Wednesday, November 25, 2015

This year I am grateful for...

Learning to love people exactly where they are.

Not where I want them to be. Not where I think they should be. Not what I think they should be.

Letting go in utter uncontrolled peace.

People are who they are, exactly where they, without interference me, despite my influence

And that's just they way it is.

And I chose to love them and accept them where they are.

I don't have to fix them, I don't have to convince them there is a better way. Life will do that.

When it's time. It's not my mission to save the world, or even one person.

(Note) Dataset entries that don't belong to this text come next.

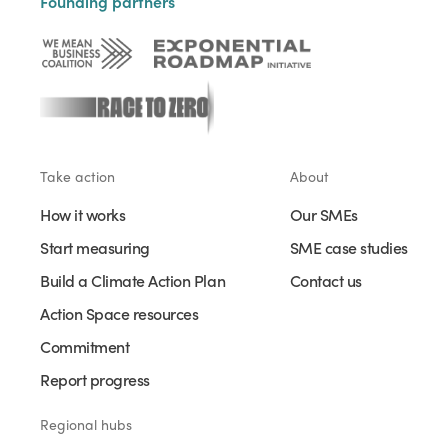
Founding partners
Take action
About
How it works
Our SMEs
Start measuring
SME case studies
Build a Climate Action Plan
Contact us
Action Space resources
Commitment
Report progress
Regional hubs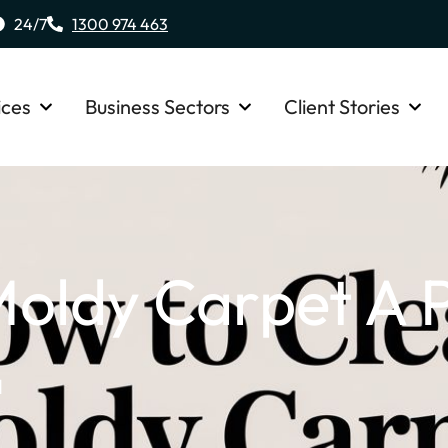
24/7
1300 974 463
ices
Business Sectors
Client Stories
oldy Carpet A P
d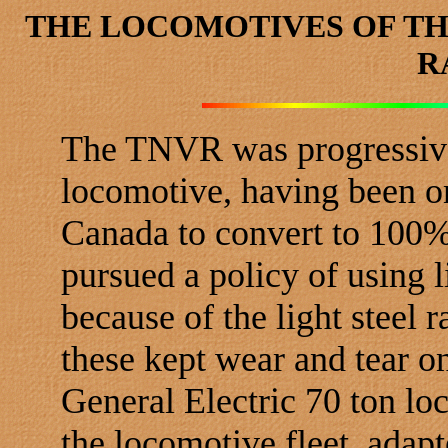
THE LOCOMOTIVES OF TH
R
The TNVR was progressive 
locomotive, having been one
Canada to convert to 100% 
pursued a policy of using 
because of the light steel r
these kept wear and tear o
General Electric 70 ton l
the locomotive fleet, adap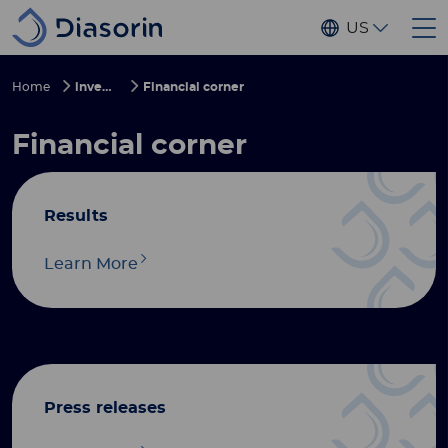
Skip to main content
US
Home
investors
Financial corner
Financial corner
Results
Learn More
Press releases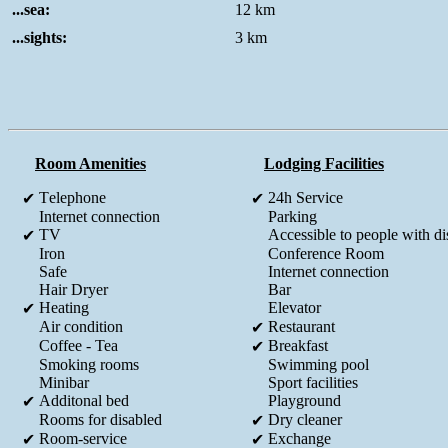
...sea:
12 km
...sights:
3 km
Room Amenities
Lodging Facilities
Τelephone
24h Service
✔
✔
Internet connection
Parking
TV
Accessible to people with dis
✔
Iron
Conference Room
Safe
Internet connection
Hair Dryer
Bar
Heating
Elevator
✔
Air condition
Restaurant
✔
Coffee - Tea
Breakfast
✔
Smoking rooms
Swimming pool
Minibar
Sport facilities
Additonal bed
Playground
✔
Rooms for disabled
Dry cleaner
✔
Room-service
Exchange
✔
✔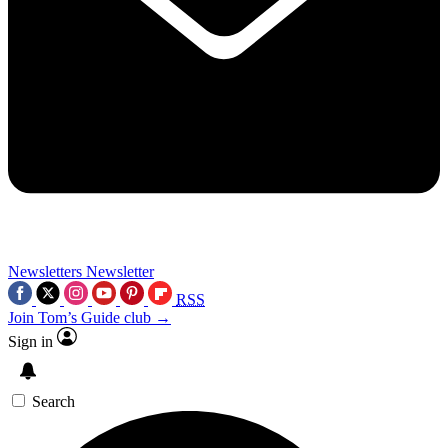
Newsletters
Newsletter
RSS
Join Tom’s Guide club →
Sign in
Search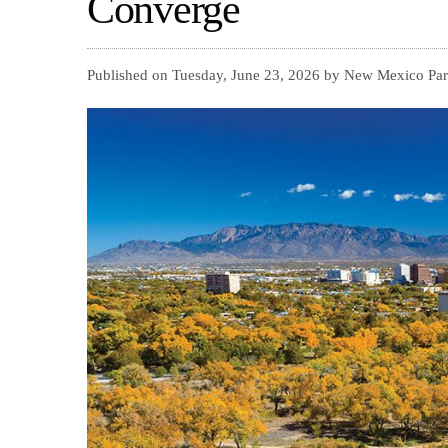
Converge
Published on Tuesday, June 23, 2026 by New Mexico Par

My only mission is to save me, and for that I am grateful. I can only control me.

No one else.

So one else will be what they will be.

And for the people that love me too, I will never forget. Thank you. This is for you <3xo


Saturday, November 21, 2015

Stall My Wander

And I am demanding with my life. 
I push the envelope and say what I think.
But with you, that's not who you are. 
You color inside the lines 
And stay within the box 
I want to demand that you come out of that box and come play with me 
But you don't 
You like your box and your security 
For me to love you 
I must climb into your box 
It's quite small, and a little damp 
And muggy and dark 
But I can hold you while I'm here 
I apologize but I can't stay long 
My muscles ache for movement 
And I love the fresh air of freedom 
I wish I could build you a bigger box 
Where we would both be cozy 
And I could stall my wander a little bit longer 

Thursday, November 19, 2015

Beauty in the Every Day

The news has been a scary place lately. My anxiety has risen with current events. I have found myself sucked into the thousands of possibilities, all of which I have no control over. Our society and culture have molded us to focus on the glamorous, focusing on what should be perfect. It heightens my anxiety. 

Today, I have found peace in finding beauty in the average. Being present in my warm cup of coffee. Making plans with my friends for Friday night. My cat curling up against my feet, as I sit cuddled in my cold basement watching a kid movie. Most of life is average. It is beautiful. It is predictable and secure. Sure, the world may end tomorrow, but most likely not. The odds are in your favor. I have eaten today. I am out of the cold. I have friends and family who love me. When I focus on what is within my control, and not all of these things moving around me, I find peace. I find solace in my soul. Being present. Feeling gratitude for what I have. Whenever I forget to appreciate, my focus turns to what is wrong, what I don't have, what I am not. 

I am trying to change my mindset, to focus on the positive, to actively thank each positive thing in my life, to love more. I am human. I am not perfect. But when my mind frame is in the right place, my world is beautiful. I do believe in making an impact wherever I can. I am responsible for making a positive impact on the world, but I am not responsible for saving the world.